With Selenium automating our login process, the only challenge left was to process the HTML data retrieved. Reddit Insights presents its information in the form of bar charts that visualize the daily page views, unique visitors, and subscribers to a subreddit. Some small analysis of the page source revealed that the daily data populating the bar charts are stored with millisecond UNIX timestamp representations of those days. Using BeautifulSoup, it was very easy for me to grab that daily data using those timestamps and sum up the totals needed for our script.
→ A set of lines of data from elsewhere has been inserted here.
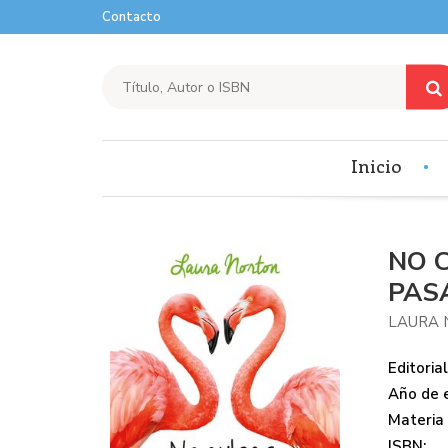
Contacto
Inicio
NO 
PAS
LAURA 
Editorial
Año de e
Materia
ISBN:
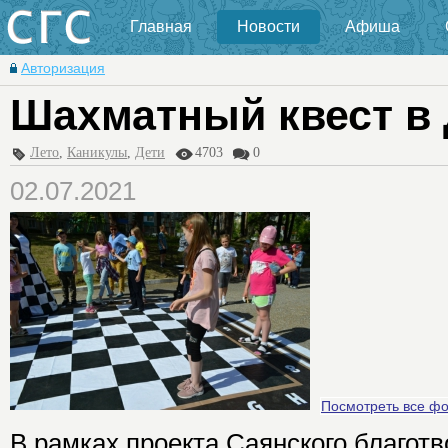
Главная
Новости
Афиша
Авторизация
Шахматный квест в 
Лето
,
Каникулы
,
Дети
4703
0
02.07.2021
Посмотреть все ф
В рамках проекта Саянского благот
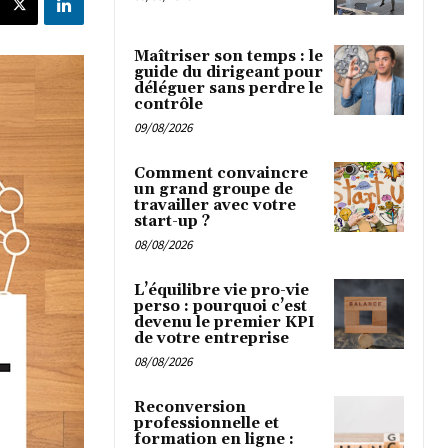
Maîtriser son temps : le
guide du dirigeant pour
déléguer sans perdre le
contrôle
09/08/2026
Comment convaincre
un grand groupe de
travailler avec votre
start-up ?
08/08/2026
L’équilibre vie pro-vie
perso : pourquoi c’est
devenu le premier KPI
de votre entreprise
08/08/2026
Reconversion
professionnelle et
formation en ligne :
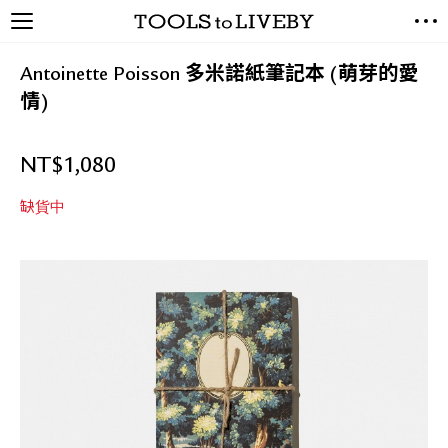
TOOLS to LIVEBY / 禮拜文房
NEW ARRIVALS
具
Antoinette Poisson 多米諾紙筆記本 (萌芽的愛
EXCLUSIVES
情)
STATIONERY
LIVING TOOLS
NT$
1,080
BRANDS
缺貨中
SALE
BLOG
關於我們
媒體報導
禮拜據點
經銷代理商
聯絡我們
關於運送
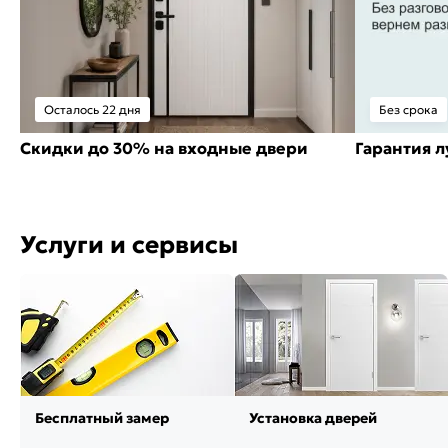
Осталось 22 дня
Без срока
Скидки до 30% на входные двери
Гарантия 
Услуги и сервисы
Бесплатный замер
Установка дверей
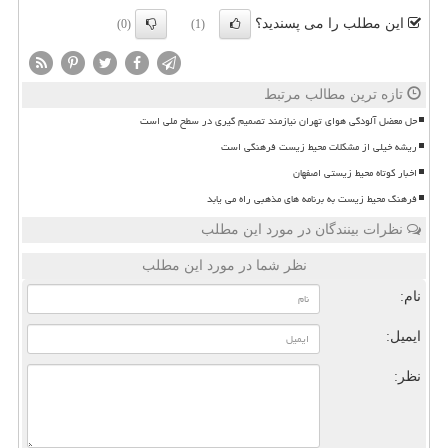
این مطلب را می پسندید؟
(0)
(1)
تازه ترین مطالب مرتبط
حل معضل آلودگی هوای تهران نیازمند تصمیم گیری در سطح ملی است
ریشه خیلی از مشکلات محیط زیست فرهنگی است
اخبار کوتاه محیط زیستی اصفهان
فرهنگ محیط زیست به برنامه های مذهبی راه می یابد
نظرات بینندگان در مورد این مطلب
نظر شما در مورد این مطلب
نام:
ایمیل:
نظر:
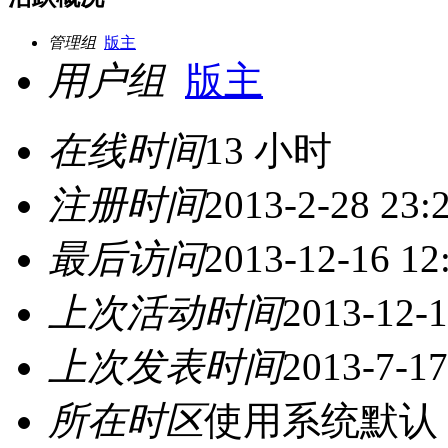
管理组
版主
用户组
版主
在线时间
13 小时
注册时间
2013-2-28 23:
最后访问
2013-12-16 12
上次活动时间
2013-12-1
上次发表时间
2013-7-17
所在时区
使用系统默认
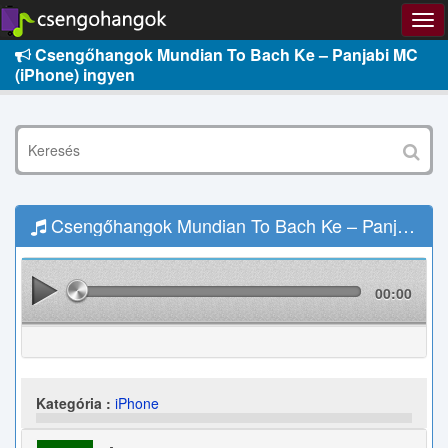
Csengőhangok Mundian To Bach Ke – Panjabi MC
(iPhone) ingyen
Csengőhangok Mundian To Bach Ke – Panjabi MC (iPhone) Letöltés
00:00
Kategória :
iPhone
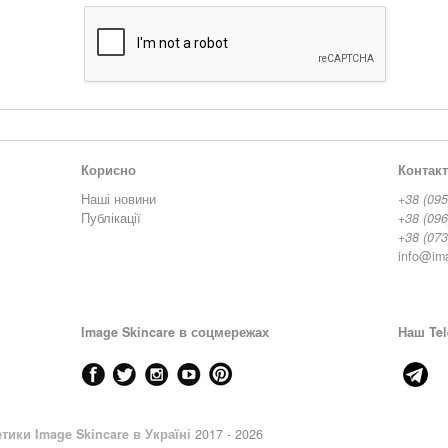
Корисно
Контак
Наші новини
+38 (095
Публікації
+38 (096
+38 (073
info@im
Image Skincare в соцмережах
Наш Tel
тики Image Skincare в Україні
2017 - 2026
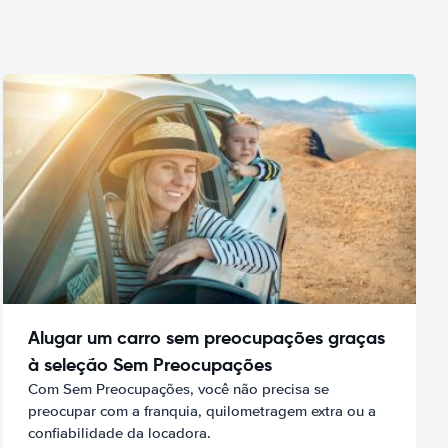
Alugar um carro sem preocupações graças
à seleção Sem Preocupações
Com Sem Preocupações, você não precisa se
preocupar com a franquia, quilometragem extra ou a
confiabilidade da locadora.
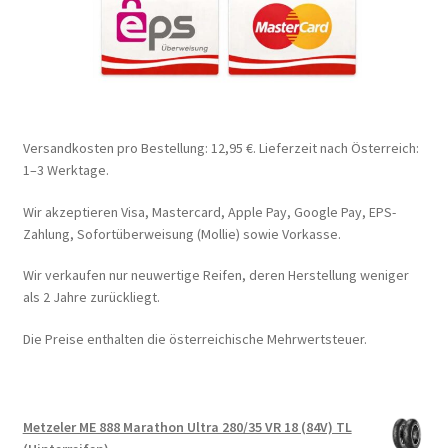
Versandkosten pro Bestellung: 12,95 €. Lieferzeit nach Österreich:
1–3 Werktage.
Wir akzeptieren Visa, Mastercard, Apple Pay, Google Pay, EPS-
Zahlung, Sofortüberweisung (Mollie) sowie Vorkasse.
Wir verkaufen nur neuwertige Reifen, deren Herstellung weniger
als 2 Jahre zurückliegt.
Die Preise enthalten die österreichische Mehrwertsteuer.
Metzeler ME 888 Marathon Ultra 280/35 VR 18 (84V) TL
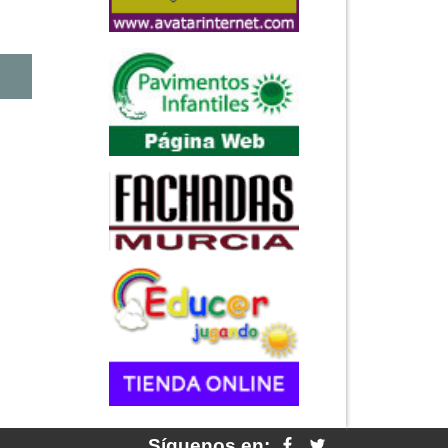
Síguenos en:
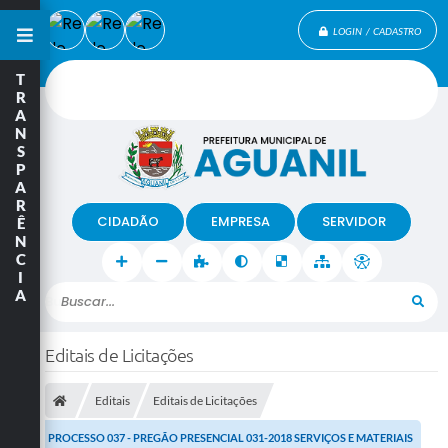
LOGIN / CADASTRO
T
R
A
N
S
P
A
R
CIDADÃO
EMPRESA
SERVIDOR
Ê
N
C
I
A
Buscar...
Editais de Licitações
Editais
Editais de Licitações
PROCESSO 037 - PREGÃO PRESENCIAL 031-2018 SERVIÇOS E MATERIAIS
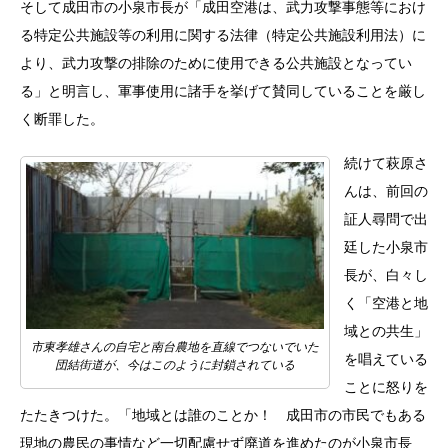
そして成田市の小泉市長が「成田空港は、武力攻撃事態等におけ
る特定公共施設等の利用に関する法律（特定公共施設利用法）に
より、武力攻撃の排除のために使用できる公共施設となってい
る」と明言し、軍事使用に諸手を挙げて賛同していることを厳し
く断罪した。
続けて萩原さ
んは、前回の
証人尋問で出
廷した小泉市
長が、白々し
く「空港と地
域との共生」
市東孝雄さんの自宅と南台農地を直線でつないでいた
を唱えている
団結街道が、今はこのように封鎖されている
ことに怒りを
たたきつけた。「地域とは誰のことか！ 成田市の市民でもある
現地の農民の事情など一切配慮せず廃道を進めたのが小泉市長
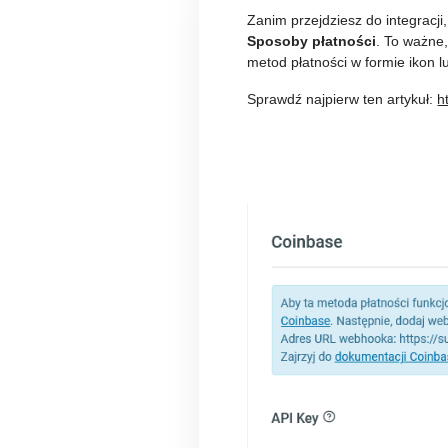
Zanim przejdziesz do integracj
Sposoby płatności
. To ważne,
metod płatności w formie ikon l
Sprawdź najpierw ten artykuł:
h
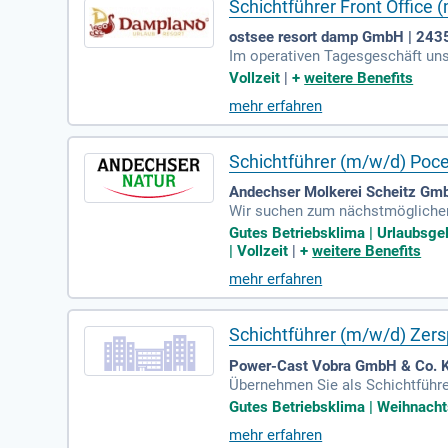
Schichtführer Front Office 
ostsee resort damp GmbH | 24
Im operativen Tagesgeschäft uns
t die umfassende Beratung und B
Vollzeit
|
+
weitere Benefits
udem erstellen Sie Gutscheine u
mehr erfahren
eam führen Sie Mitarbeitende fach
lung und die ordnungsgemäße Kass
halten werden und die Zufriedenh
Schichtführer (m/w/d) Poc
Andechser Molkerei Scheitz Gm
Wir suchen zum nächstmöglichen 
enen Sie unsere moderne Prozess
Gutes Betriebsklima | Urlaubsgel
ichtbetriebs und gewährleisten 
| Vollzeit
|
+
weitere Benefits
dem System FELIX / Pro LeiT sow
mehr erfahren
Abteilungen wie Instandhaltung 
irtschaft aktiv mit!
Schichtführer (m/w/d) Zer
Power-Cast Vobra GmbH & Co. K
Übernehmen Sie als Schichtführ
nd Bedienung von CNC-gesteuerte
Gutes Betriebsklima | Weihnachtsg
g Qualitätskontrollen durch. Zu
mehr erfahren
hkompetenz ist gefragt, wenn es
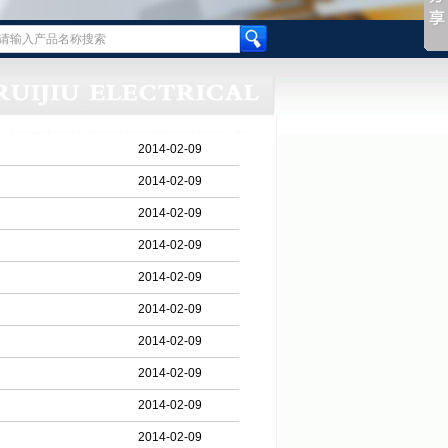
2014-02-09
2014-02-09
2014-02-09
2014-02-09
2014-02-09
2014-02-09
2014-02-09
2014-02-09
2014-02-09
2014-02-09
The main challenge this script presents now is how we can get it running on a weekly basis in a headless server. The UI component is non-negotiable so the solution will very likely come in the form of server configuration.
Smaller updates
- Investigated automation of NextCloud data uploads
- Researched how to schedule scripts to run on an interval using systemd unit files
- Wrote technical documentation on the purpose and usage of both scripts developed at the point of writing
- Researched various alternative packages for performing HTTP requests and browser automation tasks
Future
Since the last two subtasks are complete logic-wise outside of any future issues we run into, a new one has been assigned as part of the data collection automation task. The KDE promo team collects various articles about KDE and software related to it and evaluates the contents of those articles as they relate to KDE and how they view whichever KDE tool they discuss. This evaluation process is performed manually which takes up time, so I've been tasked with developing some method of analyzing these articles in an automated fashion.
Along with that new subtask, solving the issues of running browser automation software on a server and what data evaluation software we'll target will greatly benefit us by expanding our options for deploying scripts made in this task and making their data immediately useful for the KDE promo team.
Lessons learned
It's been a lot of fun to tackle the first two tasks. I've had to pull from past experience with APIs, HTML, and HTTP that have been rotting in deeper parts of my brain as well as learn much more about how modern, full-featured websites deploy those tools. I'm a bit anxious about the problem of server deployment since I want these scripts to be as useful and maintainable as possible for the KDE promotion team, but I'm confident we'll find a solution and I'm sure it will feel very rewarding to solve.
Concerning the new subtask, this assignment is a departure from the first two and it's very likely a light and local AI/machine learning method will be looped into this process. That makes it exciting to tackle since it's so different from the last couple of subtasks and incorporates an entirely separate emerging field. I'm very much looking forward to rounding my skills with the new challenges this subtask presents.